This is my Master's thesis work done back in 2010, published in 2012, and finally made more public in 2014 through GitHub. This is a simulation model representing the interaction between survivors of domestic violence and social services. Details are available in Drigo-Sergeyeva, Marina, Charles Ehlschlaeger, and Elizabeth L. Sweet (2012). Intimate Partner Violence and Support Systems, in Ecologist‐ Developed Spatially‐Explicit Dynamic Landscape Models, edited by James Westervelt and Gordon Cohen. Springer: New York.

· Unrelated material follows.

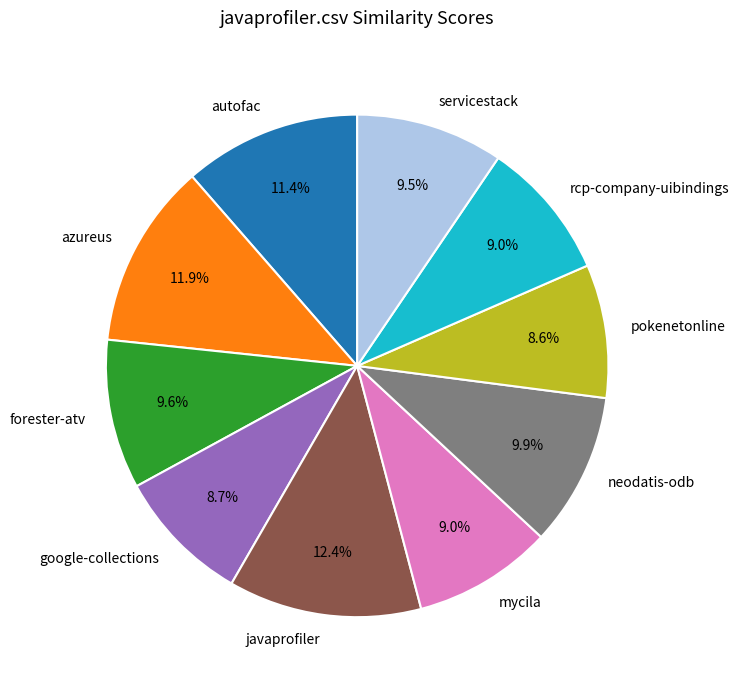

Approximately how many times larger is the value at google-collections compared to servicestack?

0.9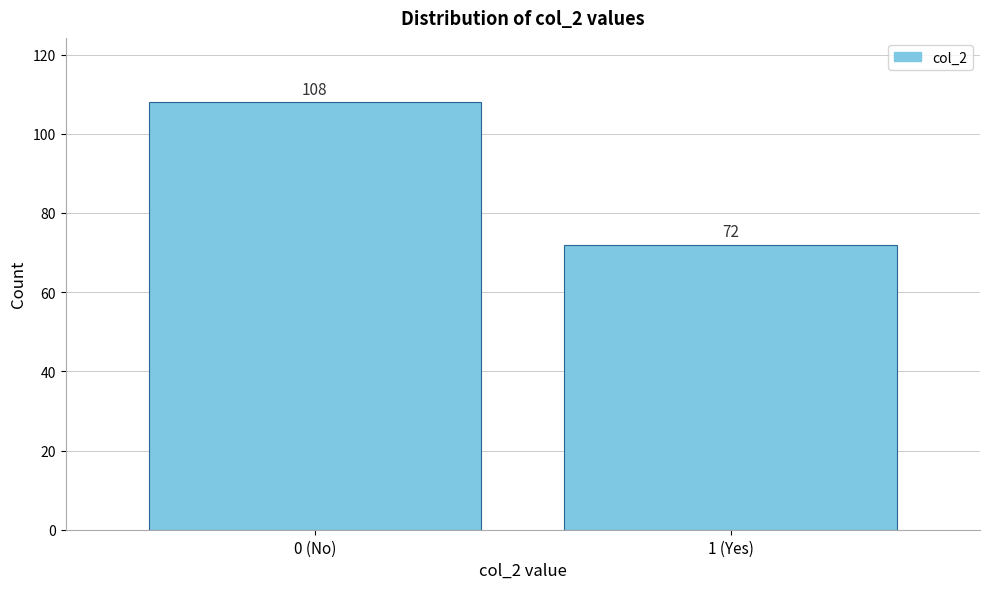

Reading right to left, extract all data points from this chart.

72	108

The model is written in NetLogo, an agent-based programming language (http://ccl.northwestern.edu/netlogo/). In order to run the model, you must download and install NetLogo environment (https://ccl.northwestern.edu/netlogo/download.shtml) Then click on and open Chicago-IPV.nlogo. The interface should look similar to the image below. First click 'setup' in order to populate the model with all necessary data. For each simulation, modify parameters using sliding bars as needed, then click 'go'. Since the model is based on probabilitites, it is necessary to run at least several simulations for each combination of parameters in order to perform any further analyses. Otherwise, the results from just one simulation are not statistically representative.
The model must use the accompanied data. It comes in two forms: geographic (GIS) data are located in 'gis_data' directory (containing Chicago boundary files and others); and data on households, population and location of social services are located in 'data' directory.